**Text passage:**
Content starts
1. Field of the invention
The present invention relates to a semiconductor laser device and method of manufacturing the same, and particularly to a semiconductor laser device of high reliability and high output power obtained by improving a process of etching a semiconductor layer made of nitride semiconductor, and method of manufacturing the same, Specific composition of the nitride semiconductor element may be, for example, GaN, AlN, InN, AlGaN that is a mixture of the former, InGaN, AlInGaN and other semiconductors based on nitride of III-V group elements.
2. Description of the Related Art
Nitride semiconductor is capable of emitting light in a wide spectrum from ultraviolet region of relatively short wavelength to visible region including red, and is widely used as the material to manufacture semiconductor laser diodes (LD) and light emitting diodes (LED). Semiconductor laser devices made of nitride semiconductor, in particular, have been improved in compactness, long service life, reliability and output power, so as to be used as the light source for personal computers, electronic apparatuses such as DVD, medical equipment, industrial process machinery and optical communications.
The semiconductor laser device made of nitride semiconductor has such a constitution as an n-type contact layer, a crack preventive layer, n-type cladding layer, an n-type optical guide layer, an active layer, a p-type electron confinement layer, a p-type optical guide layer, a p-type cladding layer, a p-type contact layer and the like stacked one on another on a substrate usually made of sapphire (stacked structure). A stripe-shaped waveguide region is formed by forming a stripe-shaped ridge by etching or forming a current pinching layer. Resonator surfaces are formed on both sides of the waveguide region. Laser beam can be emitted by reflecting the light emitted in the active layer and causing resonation thereof (refer to, for example, to Japanese Unexamined Patent Publication (Kokai) No. 2001-332796). The portion that has the function to confine light and/or electrons in a striped configuration such as the ridge and current pinching layer and the resonator surface that contributes to stimulated emission have direct influence on the characteristics of the laser device. Therefore these portions require processing with extremely precise control.
In the process of manufacturing the semiconductor laser device, in addition to the processing of the stacked structure as described above, functional films such as electrodes and protective films are provided at predetermined positions. These functional films must be formed with the position and thickness being carefully controlled, so as to make the semiconductor laser of high output power with a satisfactory yield. An end face protective film formed on the end face from which laser beam emerges, in particular, must have high quality since the increasing output power imposes stricter demand on the end face. An end face protective film having uniform quality can be made, for example, by forming the protective film on the end face after processing the semiconductor layer in bar shape (laser bar), instead of forming the protective film before dividing the wafer.
In case the end face protective film is formed in the state of laser bar, however, if the component of the end face protective film spreads to the top surface and bottom surface of the laser bar when forming the film, the end face protective film (insulating film) is deposited also on metal layers such as electrode, resulting in an adverse effect on the operation of the device. For this reason, it is necessary to prevent the component of the end face protective film from spreading to the top surface and bottom surface of the laser bar so as to avoid the adverse effect on the operation of the device. The end face protective film may be prevented from spreading to undesirable portions by, for example, using a tray having a groove formed thereon and placing the laser bar in the groove. The laser bar is made to a length that corresponds to the length of a resonator, which is substantially constant. Therefore, it may be hoped that the end face protective film can be formed on the laser bar in satisfactorily controlled manner by forming the groove of a specified shape in advance. In order to provide a semiconductor laser device having excellent characteristics, it is important to carry out the processing of the stacked structure as well as the formation of the functional films on the stacked structure in satisfactorily controlled manner.
Content ends
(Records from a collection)
Content starts
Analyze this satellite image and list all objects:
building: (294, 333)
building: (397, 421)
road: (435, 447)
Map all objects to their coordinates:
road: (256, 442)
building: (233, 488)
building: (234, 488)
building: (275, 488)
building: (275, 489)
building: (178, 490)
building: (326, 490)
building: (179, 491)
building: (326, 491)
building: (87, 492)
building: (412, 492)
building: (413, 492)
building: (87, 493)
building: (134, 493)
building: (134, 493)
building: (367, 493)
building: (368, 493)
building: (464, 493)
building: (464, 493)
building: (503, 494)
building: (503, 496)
Content ends
**Tasks to complete:**
A) Repeat the part of the semiconductor laser text starting at "2. Description of" and ending at "and optical communications.".
B) According to the semiconductor laser text, what is the substrate under the stacked layers usually made of?
These records are separate from the semiconductor laser text.

**Results of the tasks:**
A)
2. Description of the Related Art
Nitride semiconductor is capable of emitting light in a wide spectrum from ultraviolet region of relatively short wavelength to visible region including red, and is widely used as the material to manufacture semiconductor laser diodes (LD) and light emitting diodes (LED). Semiconductor laser devices made of nitride semiconductor, in particular, have been improved in compactness, long service life, reliability and output power, so as to be used as the light source for personal computers, electronic apparatuses such as DVD, medical equipment, industrial process machinery and optical communications.

B) Sapphire.